During his time in Bern, Walser's style became more radical. In a more and more condensed form, he wrote "micrograms" ("Mikrogramme"), called thus because of his minuscule pencil hand that is very difficult to decipher. He wrote poems, prose, dramolets and novels, including The Robber (Der Räuber). In these texts, his playful, subjective style moved toward a higher abstraction. Many texts of that time work on multiple levels – they can be read as naive-playful Feuilleton or as highly complex montages full of allusions. Walser absorbed influences from serious literature as well as from formula fiction and retold, for example, the plot of a pulp novel in a way that the original (the title of which he never revealed) was unrecognizable. Much of his work was written during these very productive years in Bern.

1929–1956

In the beginning of 1929, Walser, who had suffered from anxieties and hallucinations for quite a time, went to the Bernese mental home Waldau, after a mental breakdown, at his sister Fani's urging. In his medical records it says: "The patient confessed hearing voices." Therefore, this can hardly be called a voluntary commitment. He was eventually diagnosed with catatonic schizophrenia. While in the mental home, his state of mind quickly returned to normal, and he went on writing and publishing. More and more, he used the way of writing he called the "pencil method": He wrote poems and prose in a diminutive Sütterlin hand, the letters of which measured about a millimeter of height by the end of that very productive phase. Werner Morlang and Bernhard Echte were the first ones who attempted to decipher these writings. In the 1990s, they published a six-volume edition, Aus dem Bleistiftgebiet ('From the pencil area'). Only when Walser was, against his will, moved to the sanatorium of Herisau in his home canton Appenzell Ausserrhoden, did he quit writing, later telling Carl Seelig, "I am not here to write, but to be mad." Another reason might have been that with the rise of the Nazis in Germany, his works could no longer be published in any case.

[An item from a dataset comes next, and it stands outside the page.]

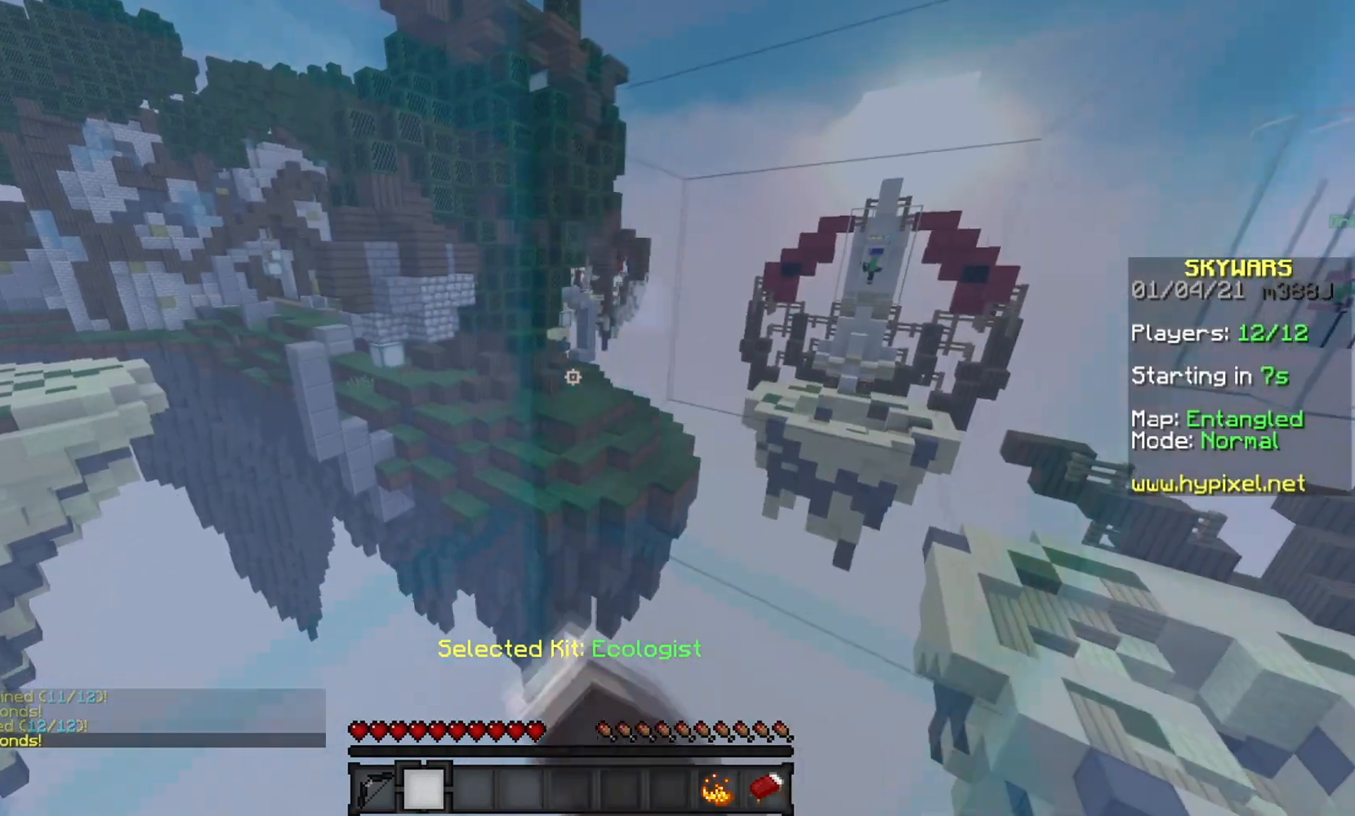
{"keys": ["w"], "mouse": [], "events": [[317, "mouse_left", "up"], [401, "s", "up"], [467, "w", "down"]]}
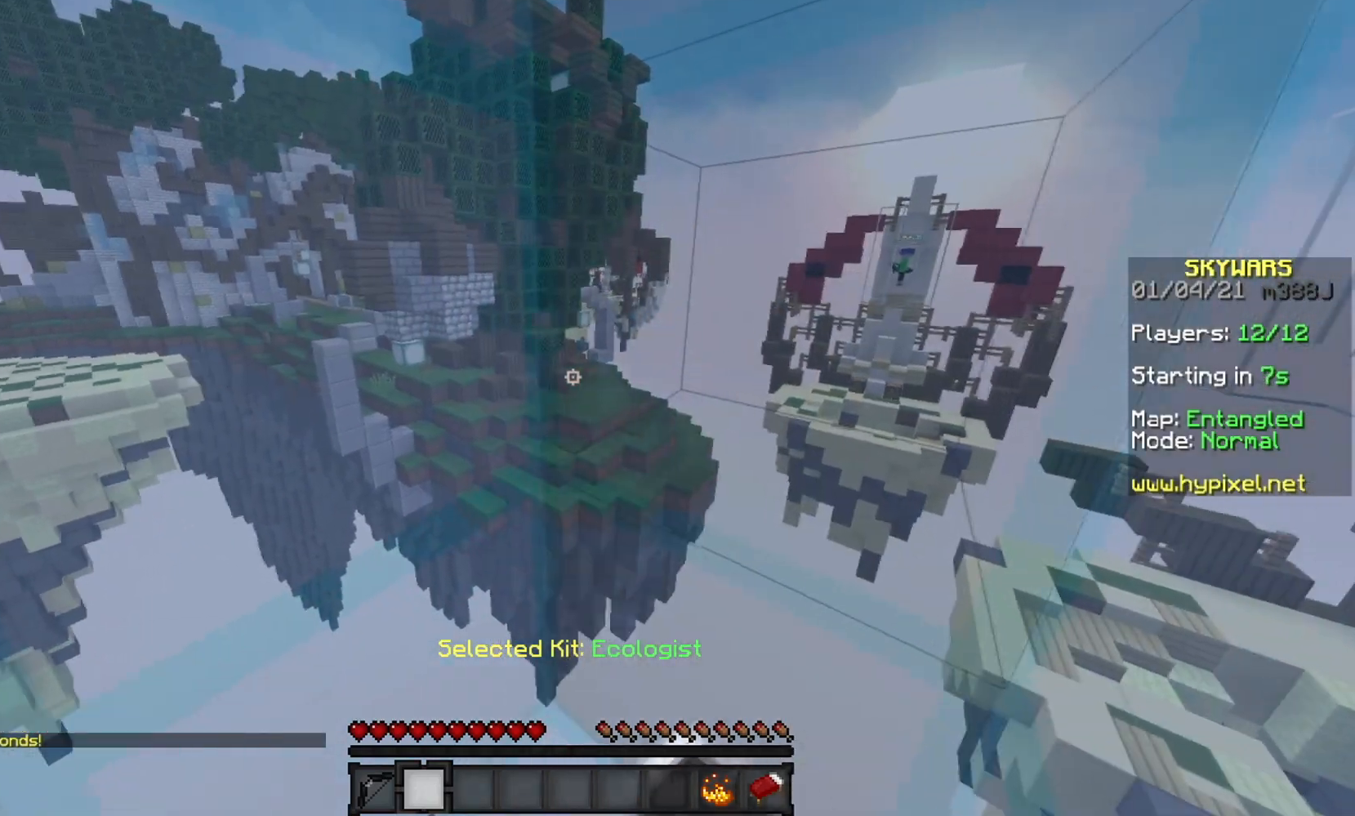
{"keys": ["s"], "mouse": [], "events": [[383, "w", "up"], [467, "s", "down"]]}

In 1936, his admirer Carl Seelig began to visit him. He later wrote a book, Wanderungen mit Robert Walser, about their talks. Seelig tried to revive interest in Walser's work by re-issuing some of his writings. After the death of Walser's brother Karl in 1943 and of his sister Lisa in 1944, Seelig became Walser's legal guardian. Though free of outward signs of mental illness for a long time, Walser was crotchety and repeatedly refused to leave the sanatorium.

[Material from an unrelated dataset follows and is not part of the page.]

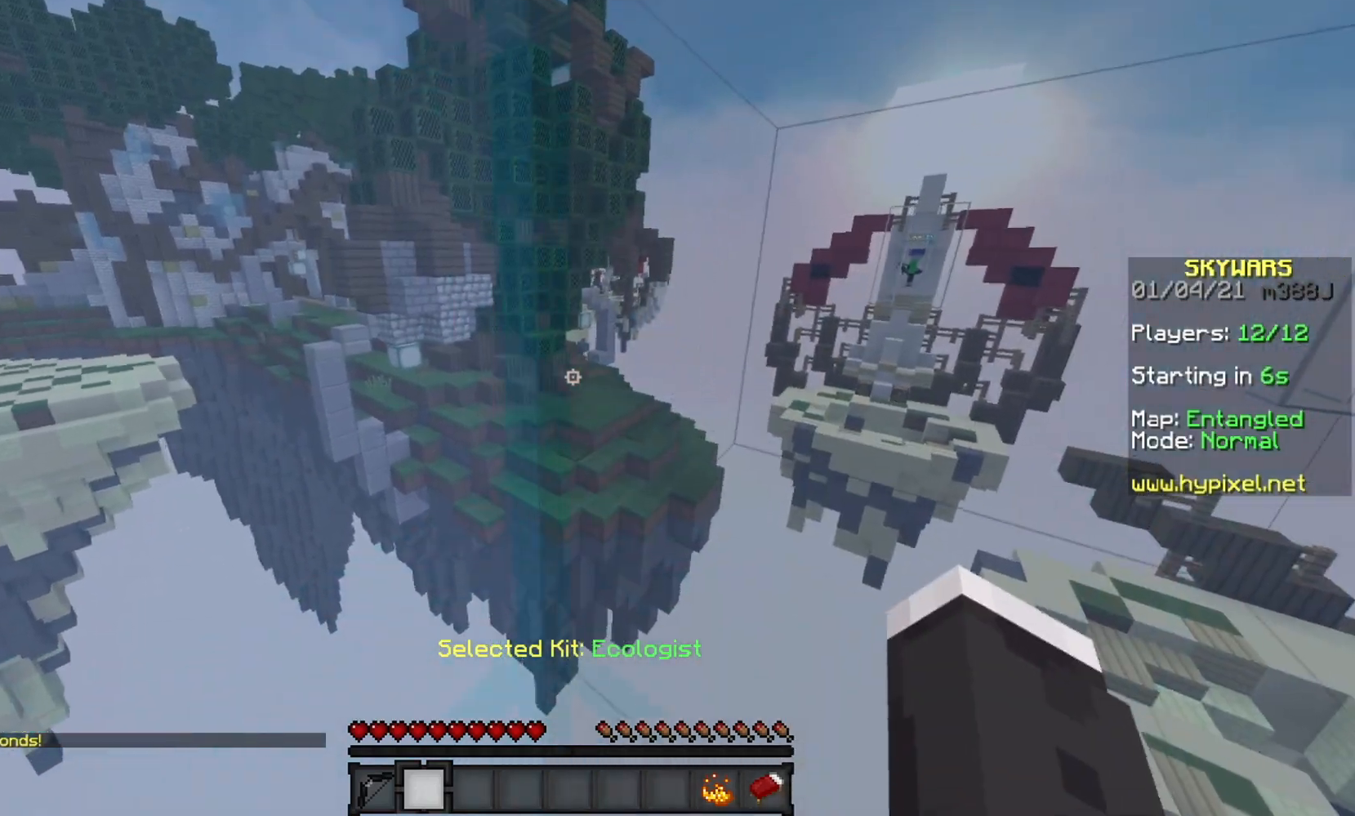
{"keys": ["s"], "mouse": ["left"], "events": [[401, "mouse_left", "down"]]}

In 1955, Walser's Der Spaziergang (The Walk) was translated into English by Christopher Middleton; it was the first English translation of his writing and the only one that would appear during his lifetime. Upon learning of Middleton's translation, Walser, who had fallen out of the public eye, responded by musing "Well, look at that."

Robert Walser loved long, lonely walks. On 25 December 1956 he was found, dead of a heart attack, in a field of snow near the asylum. The photographs of the dead walker in the snow are almost eerily reminiscent of a similar image of a dead man in the snow in Walser's first novel, Geschwister Tanner.

Writings and reception

Today, Walser's texts, completely re-edited since the 1970s, are regarded as among the most important writings of literary modernism. In his writing, he made use of elements of Swiss German in a charming and original manner, while very personal observations are interwoven with texts about texts; that is, with contemplations and variations of other literary works, in which Walser often mixes pulp fiction with high literature.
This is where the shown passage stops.